Lithium-ion batterijen zijn alomtegenwoordig – we vinden ze in smartphones maar ook in elektrische auto's. Ze bestaan uit een kathode van een positief geladen lithiumverbinding en een anode van negatief geladen koolstof. In het ideale geval zou de anode uit metallisch lithium moeten bestaan, omdat daarin meer energie kan worden opgeslagen dan in koolstof. Anodes van metallisch lithium hebben echter een groot nadeel: in de loop der tijd ontwikkelen ze vertakte naaldvormige structuren ('dendrieten') die naar de kathode groeien en kortsluiting veroorzaken (in het ergste geval kan de batterij zelfs exploderen).
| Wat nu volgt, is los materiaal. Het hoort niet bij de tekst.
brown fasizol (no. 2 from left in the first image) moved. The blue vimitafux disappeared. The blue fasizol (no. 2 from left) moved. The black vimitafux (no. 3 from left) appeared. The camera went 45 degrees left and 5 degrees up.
Li-ion-batterijen produceren stroom door het transport van lithium-ionen van de anode door een elektrolyt heen naar de kathode. Eerdere pogingen om de groei van dendrieten tegen te gaan, berustten op het gebruik van een vaste elektrolyt tussen anode en kathode. Deze vaste elektrolyt bleek tot nog toe echter niet bestand tegen de kracht van de groeiende dendrieten.
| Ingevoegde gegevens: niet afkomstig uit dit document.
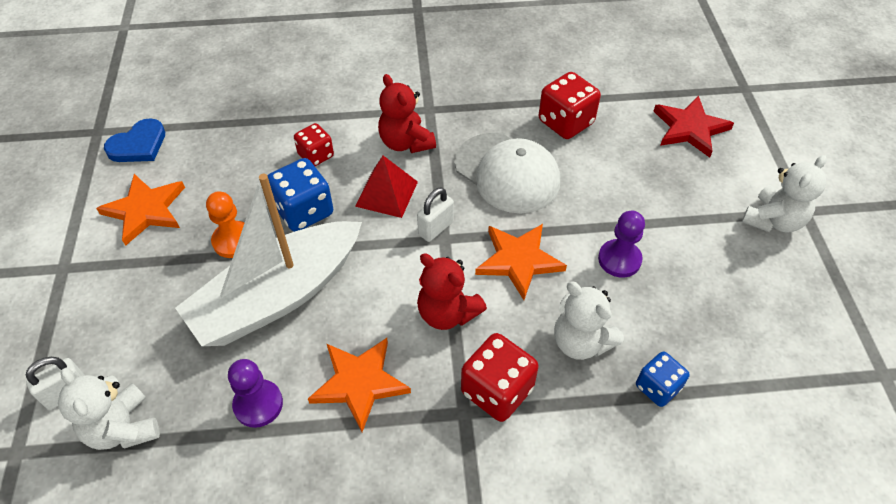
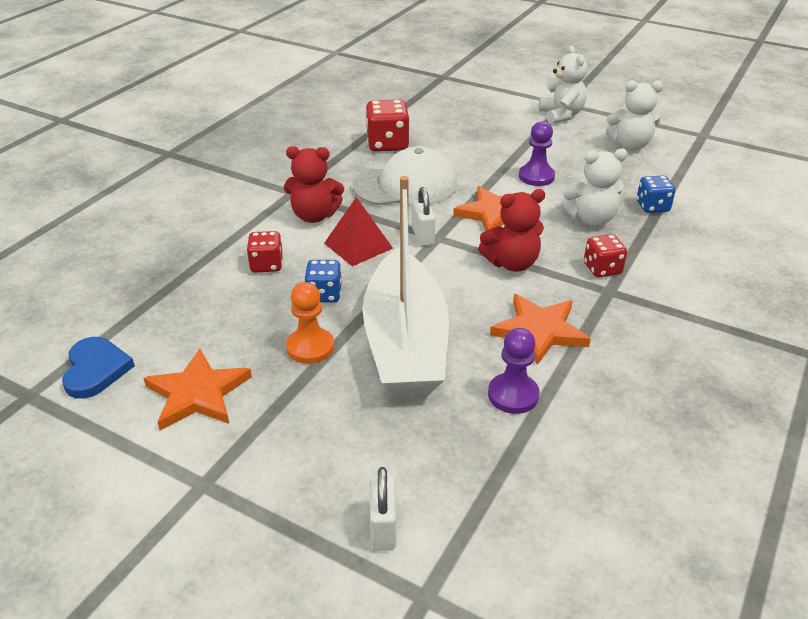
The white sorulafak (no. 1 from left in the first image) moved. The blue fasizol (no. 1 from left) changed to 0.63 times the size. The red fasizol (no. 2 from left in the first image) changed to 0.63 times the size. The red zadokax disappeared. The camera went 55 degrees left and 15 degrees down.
Een onderzoeksteam van Caltech en de Carnegie Mellon University heeft de sterkte van metallisch lithium op nano- en micrometerschaal onderzocht; het bleek dat op deze schaal lithium tot honderd maal meer kracht kan ontwikkelen dan eerder werd gedacht. Nu kan gericht worden gezocht naar een veel sterkere elektrolyt waar de dendrieten niet doorheen kunnen groeien.